Insolvent Nortel Networks Corp. says it has sold all of its businesses and remaining patents, generating proceeds of US$7.8 billion and is working to wrap up the creditor protection process.
© Etienne Ranger
A view of a Nortel lab.
The now defunct telecom company, which reports in U.S. dollars, said as of the second quarter ended June 30, it had $688 million in cash, plus a restricted cash balance of $7.6 billion consisting mainly of proceeds from its divestments.
The company said it will no longer continue provide quarterly financial statements after the third quarter as it winds down operations.
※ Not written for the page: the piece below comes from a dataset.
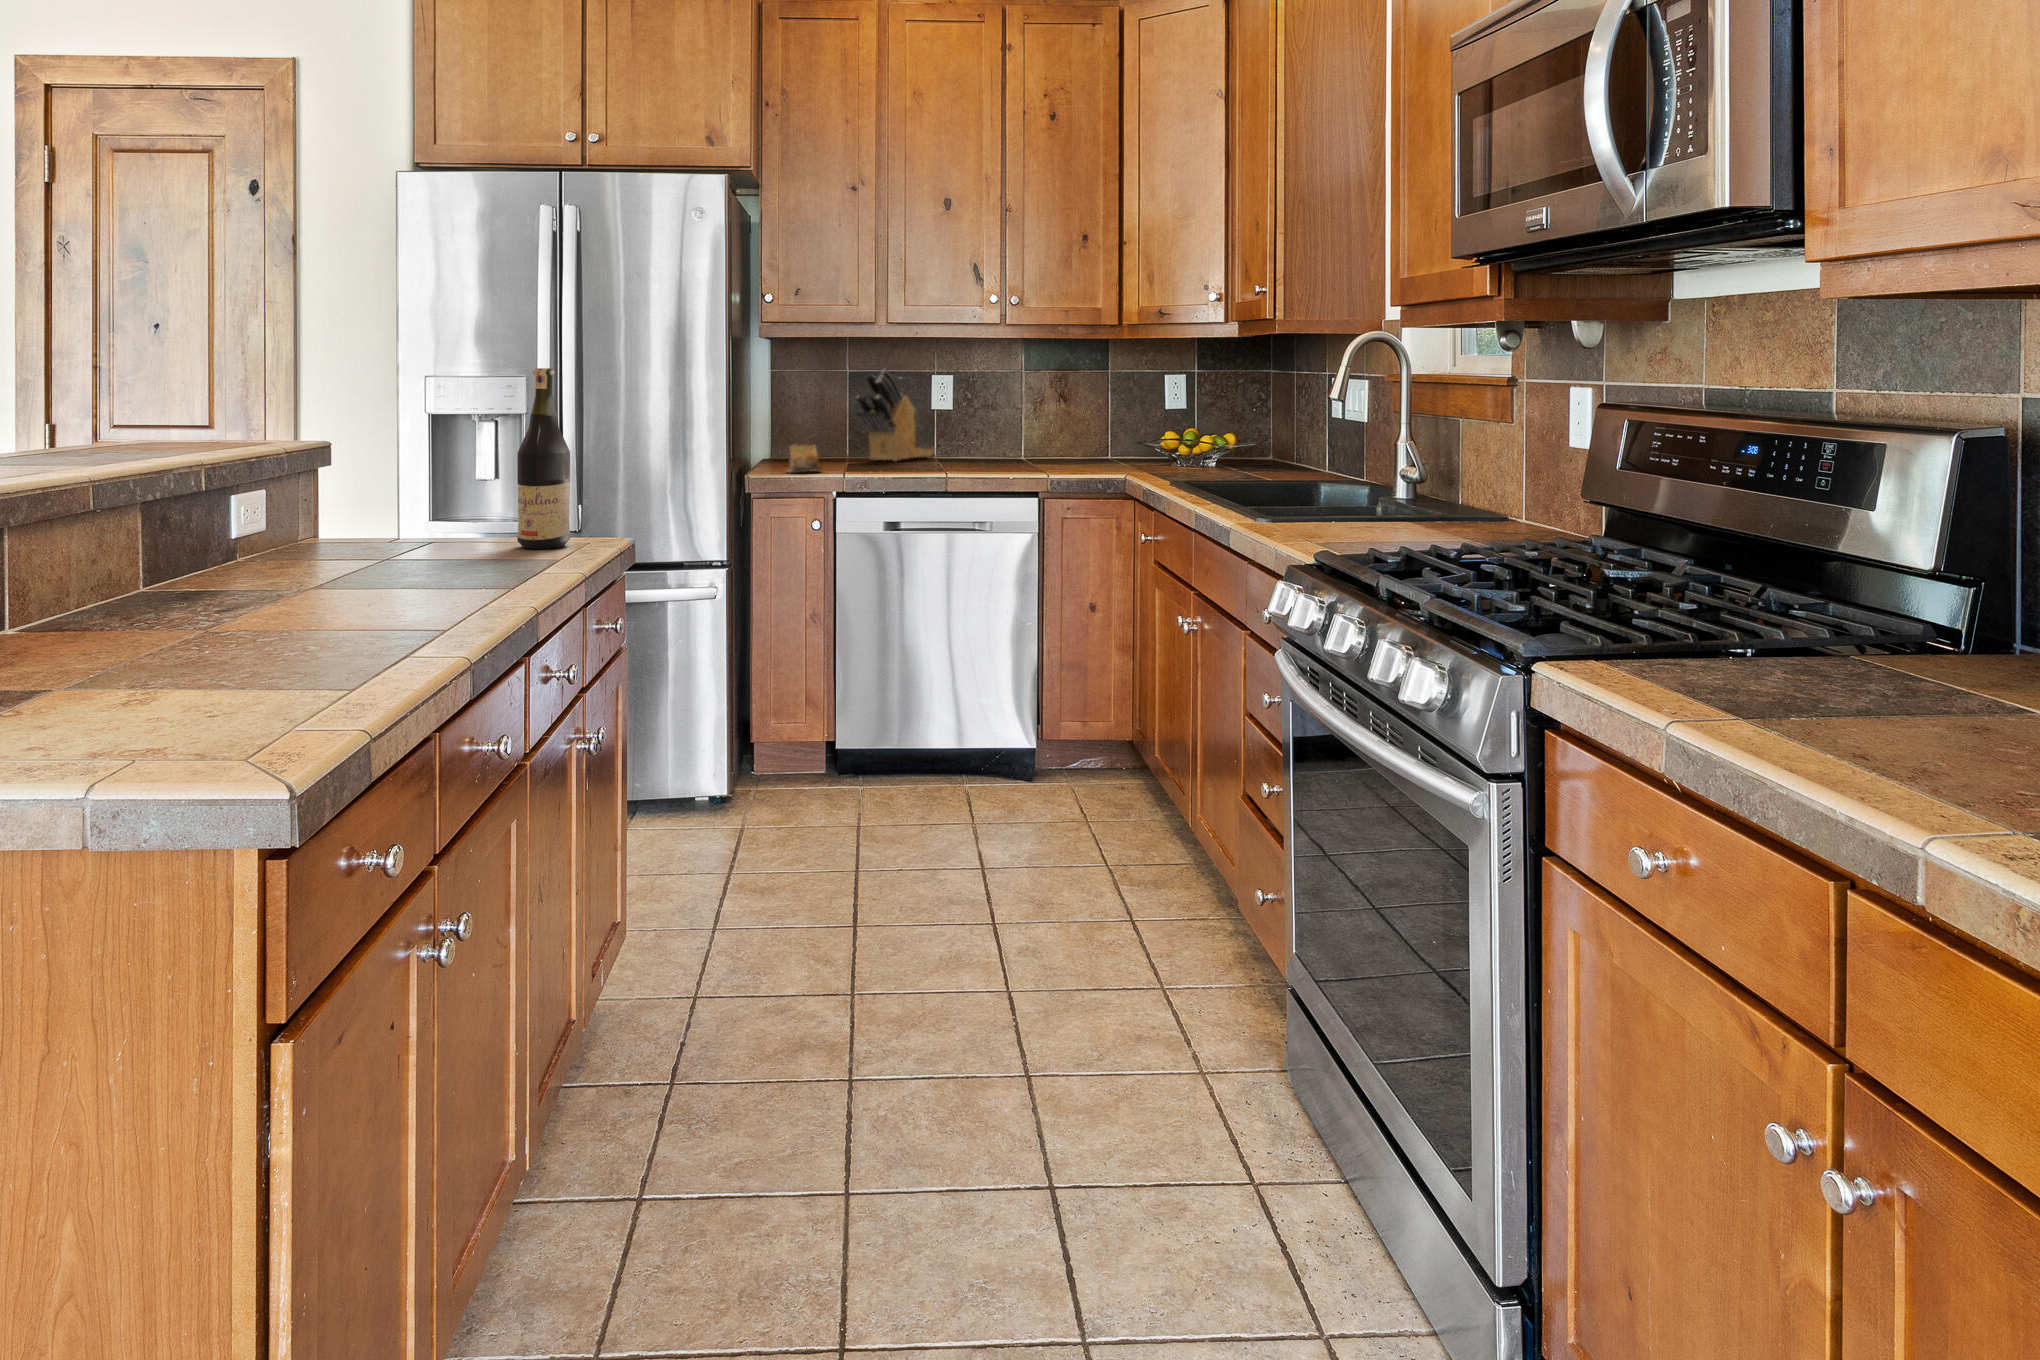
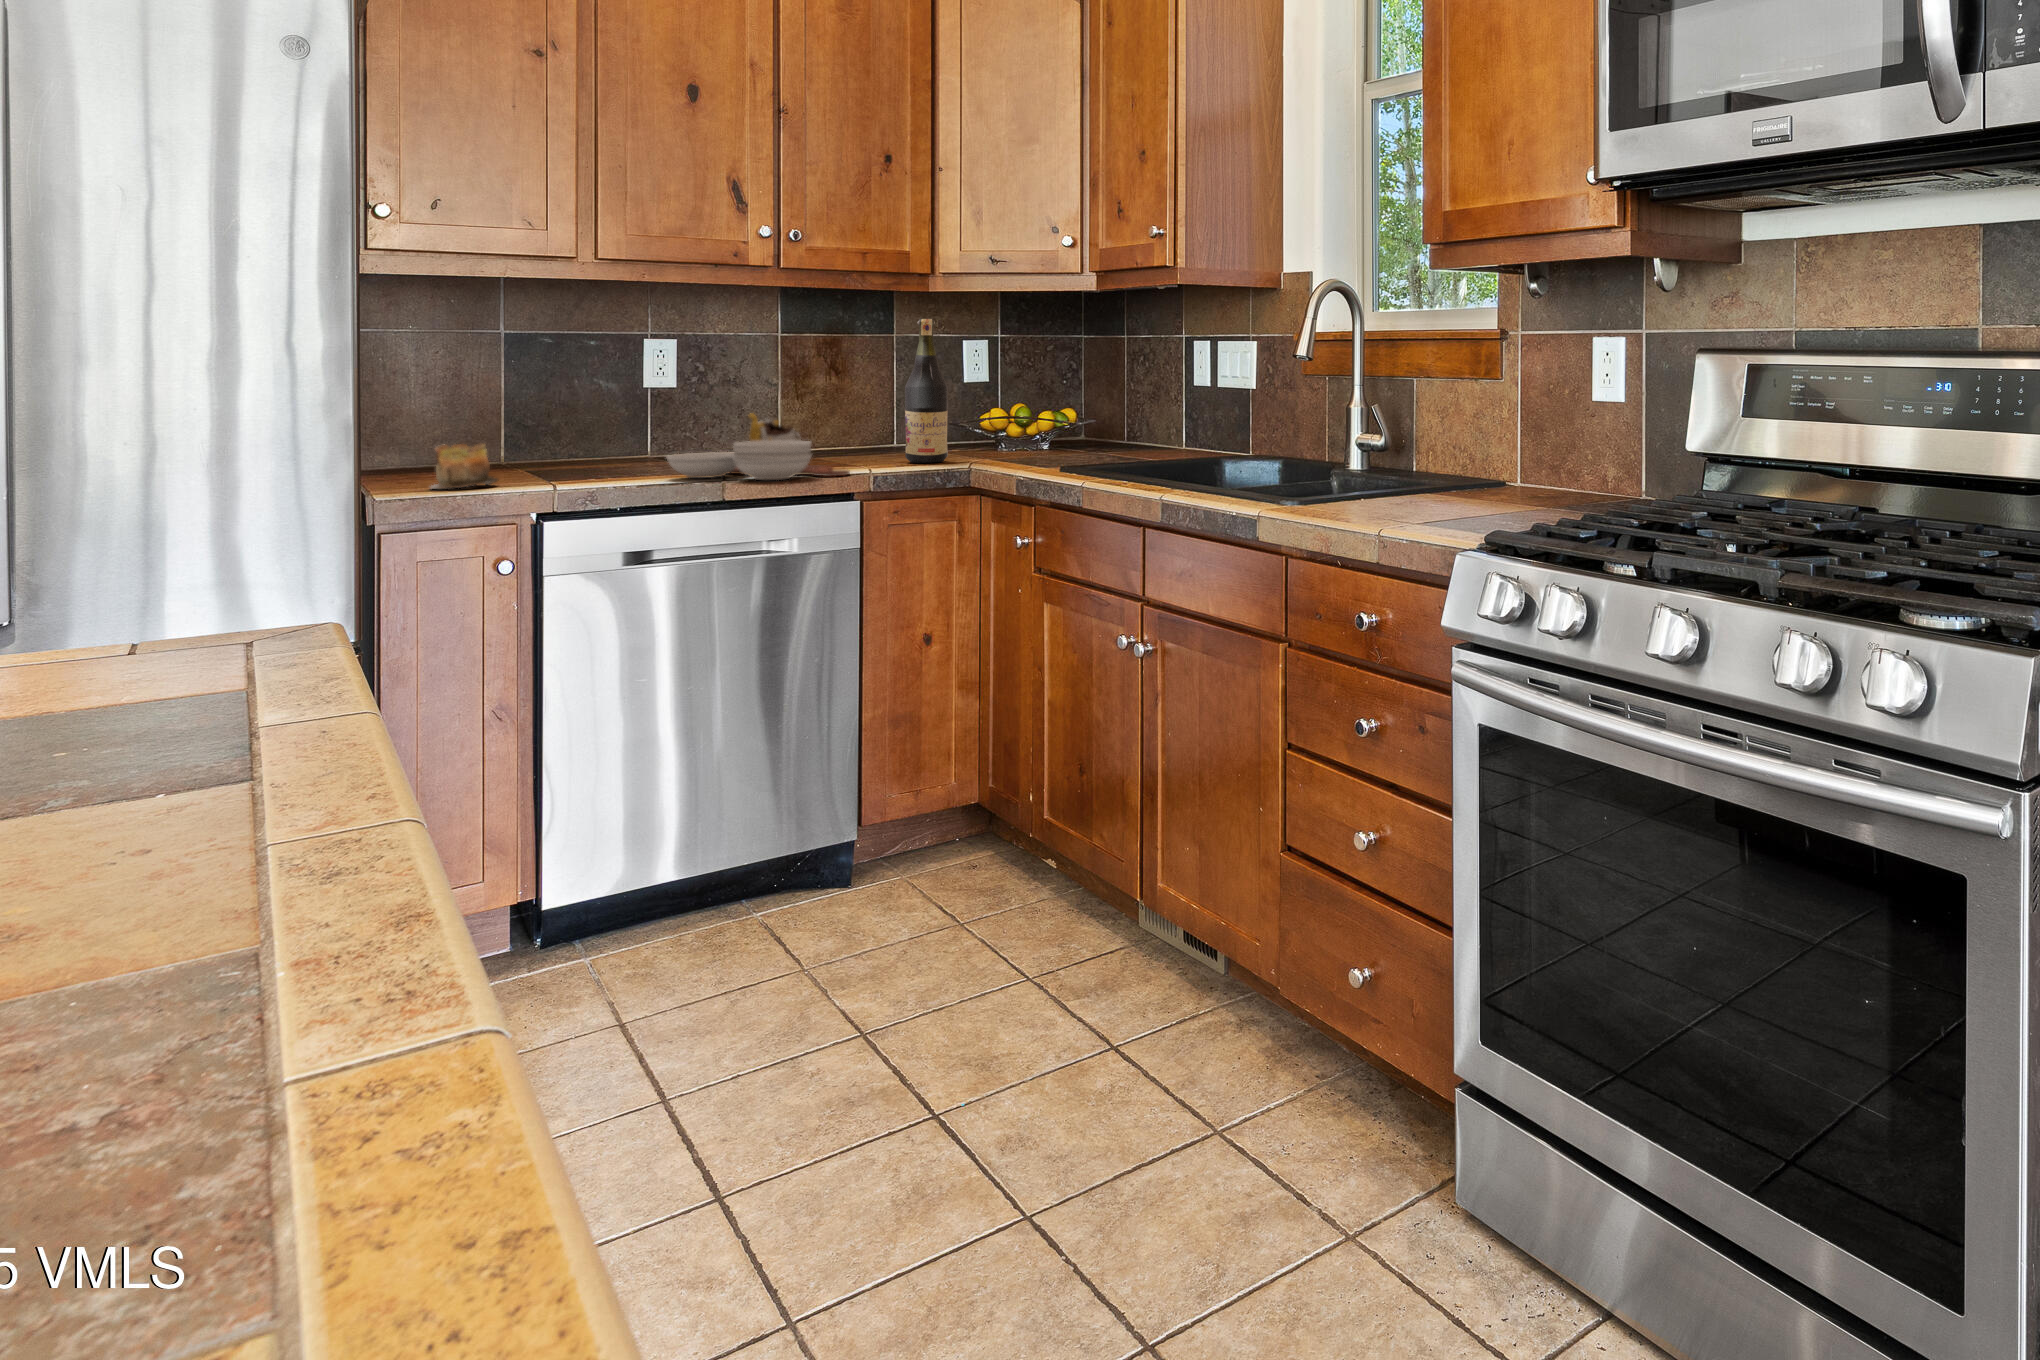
wine bottle: present [517,368,570,549] -> present [905,319,948,463]
knife block: present [856,369,934,461] -> none [524,329,638,466]
cutting board: none [914,430,1027,478] -> present [667,413,850,480]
In the most recent quarter, it reported a net loss of $131 million, up from a loss of $115 million in the second quarter of 2011.
Revenues were nil, compared to $1 million in the year-ago quarter, when it still had some remaining customer contracts.
Expenses fell to $25 million from $53 million.
The Ontario Superior Court of Justice last month granted Nortel and its subsidiaries an extension under the Companies' Creditors Arrangement Act until Oct. 31.
Nortel's court protection has been extended several times.
Since Nortel declared bankruptcy in early 2009, the company has sold US$3.2 billion of operating units - bringing the total value of the company's selloff to US$7.8 billion - one of the biggest asset sales in Canadian history.
Nortel, which once employed 95,000 people around the world and was worth nearly $300 billion, filed for bankruptcy protection in the U.S. and Canada in early 2009.
Ten years ago, at its height, Nortel was among the world's most advanced developers of telecom equipment and accounted for a third of the value of all companies listed on the Toronto Stock Exchange.
But the company was felled by changing market conditions, economic upheaval and an accounting scandal that devastated its stock price.
Three of its former senior executives are currently on trial in Toronto on fraud allegations.
Nortel's ex-CEO Frank Dunn, former CFO Douglas Beatty and ex-controller Michael Gollogly have pleaded not guilty to the charges related to manipulating Nortel's books and defrauding the company of $12.8 million in bonus payments.